** Source document follows **

The show was funnier live (though not as hilarious as you might have believed had you seen me laughing), and Bill Murray was wonderful, if not a tad obscure (he wore Shakespearean period costume). Overall, a pretty exciting day and a fun show. I wouldn't say I was a fan of Letterman now, but I certainly think he's better than I gave him credit for. I had fun though, and even though I am sure I cheapened myself through clapping, it was a great experience.

The taping finished about 4.30pm, and I was in such a good mood that I bought a fake iPhone, which didn't work. Not my best move.

Boo.

Tick Tock...

This week.

I'm going to do it this week. Something's gonna happen - I can feel it. Well actually I can feel that something needs to happen. Maybe it's the change of seasons, maybe it's the fact that I still haven't found a job or moved into the city, or maybe it's that I'm just getting a little stir crazy. Whatever it is, I have decided that by Sunday I will have found a place in the city.

I probably won't have found a job by then, but I think that being in the city will at least motivate me to either look harder for a job, or will allow me that chance meeting to bump into President Clinton and have him offer me a job at his foundation. It's how we roll.

I found an agency online that acts to find people apartments in the city - apparently from $200/week (I'm guessing 'from' is the operative word here). This looks promising, and will allow me to experience living in Manhattan, which should also give me the chance to do some pretty cool sightseeing without having to worry about missing the train back home.

It's now 11 November, and I'm still here. This is my chance to push myself, jump in the deep end, and figure out if I can sink, swim, or just belly-flop.

This week.

Saturday, November 7, 2009

What the Halloween?

One of the more interesting traditions over here is Halloween.

** End of Source document **

## Work required:
Reproduce the passage of the blog excerpt above, starting with "The show was" and going on through "Tick Tock...".

** Information provided follows **

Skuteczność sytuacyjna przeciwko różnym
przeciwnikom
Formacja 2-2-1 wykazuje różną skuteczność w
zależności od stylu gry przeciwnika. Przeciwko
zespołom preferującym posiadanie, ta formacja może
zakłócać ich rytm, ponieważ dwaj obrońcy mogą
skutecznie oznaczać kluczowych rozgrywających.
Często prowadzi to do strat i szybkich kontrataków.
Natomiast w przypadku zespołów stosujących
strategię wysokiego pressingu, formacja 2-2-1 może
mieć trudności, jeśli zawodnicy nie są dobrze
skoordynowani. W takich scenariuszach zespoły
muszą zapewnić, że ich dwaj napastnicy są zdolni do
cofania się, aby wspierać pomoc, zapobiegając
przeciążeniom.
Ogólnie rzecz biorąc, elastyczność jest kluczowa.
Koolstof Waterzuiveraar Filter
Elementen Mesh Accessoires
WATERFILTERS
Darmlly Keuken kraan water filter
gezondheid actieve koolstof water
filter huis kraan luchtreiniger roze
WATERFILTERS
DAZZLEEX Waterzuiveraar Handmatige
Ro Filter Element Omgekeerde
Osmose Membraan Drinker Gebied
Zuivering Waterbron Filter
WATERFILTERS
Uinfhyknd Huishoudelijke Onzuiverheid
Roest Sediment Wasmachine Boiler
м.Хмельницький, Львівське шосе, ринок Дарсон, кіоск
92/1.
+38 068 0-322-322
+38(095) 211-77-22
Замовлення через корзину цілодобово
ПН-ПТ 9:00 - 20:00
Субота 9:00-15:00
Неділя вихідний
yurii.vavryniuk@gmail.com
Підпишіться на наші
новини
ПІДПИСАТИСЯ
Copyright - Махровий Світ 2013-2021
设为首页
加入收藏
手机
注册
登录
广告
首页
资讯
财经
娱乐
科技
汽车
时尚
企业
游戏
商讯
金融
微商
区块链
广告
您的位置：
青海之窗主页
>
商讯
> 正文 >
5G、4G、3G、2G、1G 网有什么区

** End of Information provided **

## Exercise result:
The show was funnier live (though not as hilarious as you might have believed had you seen me laughing), and Bill Murray was wonderful, if not a tad obscure (he wore Shakespearean period costume). Overall, a pretty exciting day and a fun show. I wouldn't say I was a fan of Letterman now, but I certainly think he's better than I gave him credit for. I had fun though, and even though I am sure I cheapened myself through clapping, it was a great experience.

The taping finished about 4.30pm, and I was in such a good mood that I bought a fake iPhone, which didn't work. Not my best move.

Boo.

Tick Tock...